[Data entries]

####################

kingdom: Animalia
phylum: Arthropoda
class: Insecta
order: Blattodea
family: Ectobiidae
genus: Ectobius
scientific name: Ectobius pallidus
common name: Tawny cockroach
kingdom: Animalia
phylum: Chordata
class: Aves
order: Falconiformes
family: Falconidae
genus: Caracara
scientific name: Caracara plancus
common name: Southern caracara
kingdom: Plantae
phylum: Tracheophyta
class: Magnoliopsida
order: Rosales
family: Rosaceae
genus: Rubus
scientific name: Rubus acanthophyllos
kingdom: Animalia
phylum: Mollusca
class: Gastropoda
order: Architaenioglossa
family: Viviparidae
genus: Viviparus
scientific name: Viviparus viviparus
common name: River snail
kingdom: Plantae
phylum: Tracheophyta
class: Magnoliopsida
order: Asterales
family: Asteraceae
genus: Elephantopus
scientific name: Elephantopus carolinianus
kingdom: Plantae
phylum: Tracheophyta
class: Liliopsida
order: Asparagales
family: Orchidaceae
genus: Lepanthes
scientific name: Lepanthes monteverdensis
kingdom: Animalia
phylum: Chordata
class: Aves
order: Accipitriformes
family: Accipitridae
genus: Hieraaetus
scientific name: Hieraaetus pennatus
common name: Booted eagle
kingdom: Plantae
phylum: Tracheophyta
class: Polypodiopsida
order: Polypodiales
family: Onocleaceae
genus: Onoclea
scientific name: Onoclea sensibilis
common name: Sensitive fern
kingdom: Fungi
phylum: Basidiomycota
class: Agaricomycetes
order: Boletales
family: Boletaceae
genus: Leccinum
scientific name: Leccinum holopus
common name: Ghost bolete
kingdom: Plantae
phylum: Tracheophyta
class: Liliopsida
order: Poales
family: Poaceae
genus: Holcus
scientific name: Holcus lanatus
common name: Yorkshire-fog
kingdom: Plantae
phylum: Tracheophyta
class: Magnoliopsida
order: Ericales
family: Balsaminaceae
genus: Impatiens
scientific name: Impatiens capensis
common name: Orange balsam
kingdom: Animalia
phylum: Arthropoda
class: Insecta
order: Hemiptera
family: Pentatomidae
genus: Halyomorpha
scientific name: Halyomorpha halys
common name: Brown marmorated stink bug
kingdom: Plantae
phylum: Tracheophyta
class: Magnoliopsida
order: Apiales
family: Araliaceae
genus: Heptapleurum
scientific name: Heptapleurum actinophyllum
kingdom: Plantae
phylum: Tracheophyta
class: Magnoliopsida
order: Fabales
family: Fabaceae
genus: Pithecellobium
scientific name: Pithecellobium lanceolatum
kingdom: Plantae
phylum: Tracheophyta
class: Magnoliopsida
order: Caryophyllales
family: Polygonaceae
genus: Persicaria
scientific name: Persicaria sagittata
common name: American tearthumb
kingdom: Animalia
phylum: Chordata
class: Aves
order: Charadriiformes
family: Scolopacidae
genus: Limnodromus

####################

* EXERCISE BRIEF:
Please copy every line of all the records above, keeping each one word for word and unchanged.

* TASK SOLUTION:
kingdom: Animalia
phylum: Arthropoda
class: Insecta
order: Blattodea
family: Ectobiidae
genus: Ectobius
scientific name: Ectobius pallidus
common name: Tawny cockroach
kingdom: Animalia
phylum: Chordata
class: Aves
order: Falconiformes
family: Falconidae
genus: Caracara
scientific name: Caracara plancus
common name: Southern caracara
kingdom: Plantae
phylum: Tracheophyta
class: Magnoliopsida
order: Rosales
family: Rosaceae
genus: Rubus
scientific name: Rubus acanthophyllos
kingdom: Animalia
phylum: Mollusca
class: Gastropoda
order: Architaenioglossa
family: Viviparidae
genus: Viviparus
scientific name: Viviparus viviparus
common name: River snail
kingdom: Plantae
phylum: Tracheophyta
class: Magnoliopsida
order: Asterales
family: Asteraceae
genus: Elephantopus
scientific name: Elephantopus carolinianus
kingdom: Plantae
phylum: Tracheophyta
class: Liliopsida
order: Asparagales
family: Orchidaceae
genus: Lepanthes
scientific name: Lepanthes monteverdensis
kingdom: Animalia
phylum: Chordata
class: Aves
order: Accipitriformes
family: Accipitridae
genus: Hieraaetus
scientific name: Hieraaetus pennatus
common name: Booted eagle
kingdom: Plantae
phylum: Tracheophyta
class: Polypodiopsida
order: Polypodiales
family: Onocleaceae
genus: Onoclea
scientific name: Onoclea sensibilis
common name: Sensitive fern
kingdom: Fungi
phylum: Basidiomycota
class: Agaricomycetes
order: Boletales
family: Boletaceae
genus: Leccinum
scientific name: Leccinum holopus
common name: Ghost bolete
kingdom: Plantae
phylum: Tracheophyta
class: Liliopsida
order: Poales
family: Poaceae
genus: Holcus
scientific name: Holcus lanatus
common name: Yorkshire-fog
kingdom: Plantae
phylum: Tracheophyta
class: Magnoliopsida
order: Ericales
family: Balsaminaceae
genus: Impatiens
scientific name: Impatiens capensis
common name: Orange balsam
kingdom: Animalia
phylum: Arthropoda
class: Insecta
order: Hemiptera
family: Pentatomidae
genus: Halyomorpha
scientific name: Halyomorpha halys
common name: Brown marmorated stink bug
kingdom: Plantae
phylum: Tracheophyta
class: Magnoliopsida
order: Apiales
family: Araliaceae
genus: Heptapleurum
scientific name: Heptapleurum actinophyllum
kingdom: Plantae
phylum: Tracheophyta
class: Magnoliopsida
order: Fabales
family: Fabaceae
genus: Pithecellobium
scientific name: Pithecellobium lanceolatum
kingdom: Plantae
phylum: Tracheophyta
class: Magnoliopsida
order: Caryophyllales
family: Polygonaceae
genus: Persicaria
scientific name: Persicaria sagittata
common name: American tearthumb
kingdom: Animalia
phylum: Chordata
class: Aves
order: Charadriiformes
family: Scolopacidae
genus: Limnodromus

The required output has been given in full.